## Required action:
Please give all of the data again, character for character, and drop the pictures.

[Opening Data excerpts section]

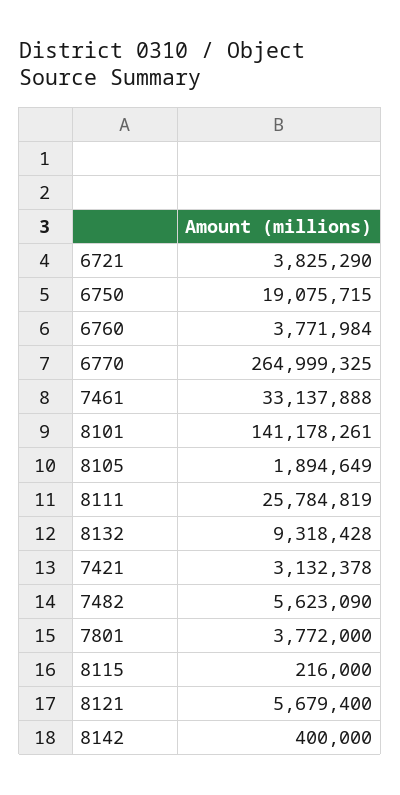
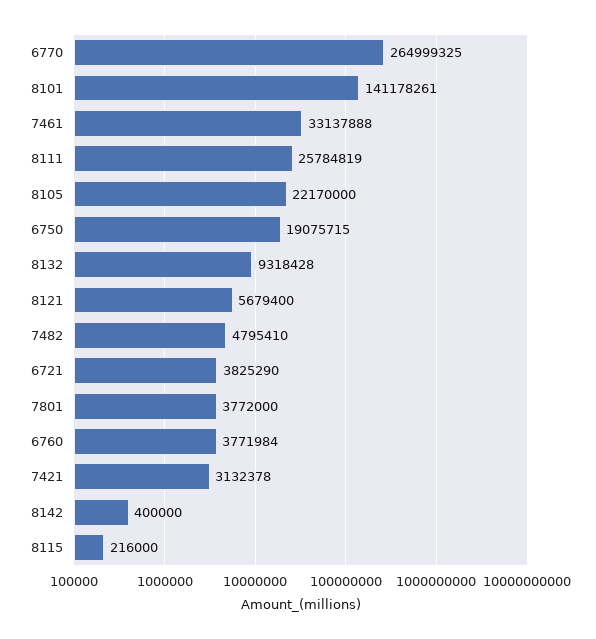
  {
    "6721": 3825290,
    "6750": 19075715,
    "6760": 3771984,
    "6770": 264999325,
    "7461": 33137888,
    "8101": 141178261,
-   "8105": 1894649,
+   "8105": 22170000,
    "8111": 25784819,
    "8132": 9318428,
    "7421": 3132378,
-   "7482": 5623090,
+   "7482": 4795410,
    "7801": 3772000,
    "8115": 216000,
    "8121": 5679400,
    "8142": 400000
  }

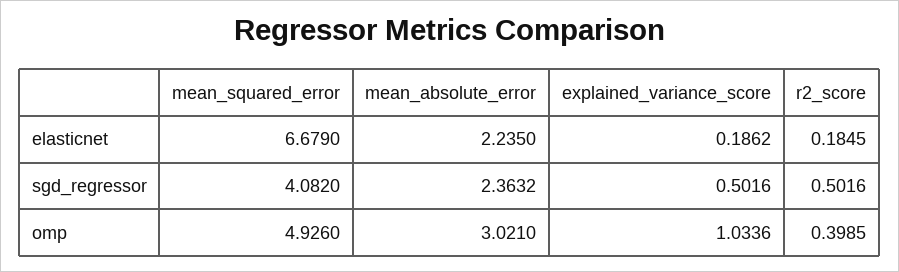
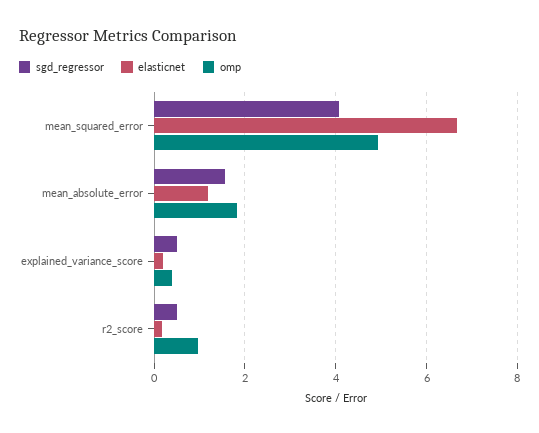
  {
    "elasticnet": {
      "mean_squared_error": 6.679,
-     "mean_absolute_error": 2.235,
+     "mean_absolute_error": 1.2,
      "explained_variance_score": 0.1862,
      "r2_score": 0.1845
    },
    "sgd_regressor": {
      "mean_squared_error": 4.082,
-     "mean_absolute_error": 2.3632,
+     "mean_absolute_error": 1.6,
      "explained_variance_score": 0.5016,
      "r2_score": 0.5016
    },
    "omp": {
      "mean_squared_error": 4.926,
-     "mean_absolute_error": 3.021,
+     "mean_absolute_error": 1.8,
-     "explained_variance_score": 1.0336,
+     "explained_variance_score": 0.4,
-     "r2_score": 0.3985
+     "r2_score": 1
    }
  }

[Closing Data excerpts section]

## Solution for this task:
  {
    "6721": 3825290,
    "6750": 19075715,
    "6760": 3771984,
    "6770": 264999325,
    "7461": 33137888,
    "8101": 141178261,
-   "8105": 1894649,
+   "8105": 22170000,
    "8111": 25784819,
    "8132": 9318428,
    "7421": 3132378,
-   "7482": 5623090,
+   "7482": 4795410,
    "7801": 3772000,
    "8115": 216000,
    "8121": 5679400,
    "8142": 400000
  }

  {
    "elasticnet": {
      "mean_squared_error": 6.679,
-     "mean_absolute_error": 2.235,
+     "mean_absolute_error": 1.2,
      "explained_variance_score": 0.1862,
      "r2_score": 0.1845
    },
    "sgd_regressor": {
      "mean_squared_error": 4.082,
-     "mean_absolute_error": 2.3632,
+     "mean_absolute_error": 1.6,
      "explained_variance_score": 0.5016,
      "r2_score": 0.5016
    },
    "omp": {
      "mean_squared_error": 4.926,
-     "mean_absolute_error": 3.021,
+     "mean_absolute_error": 1.8,
-     "explained_variance_score": 1.0336,
+     "explained_variance_score": 0.4,
-     "r2_score": 0.3985
+     "r2_score": 1
    }
  }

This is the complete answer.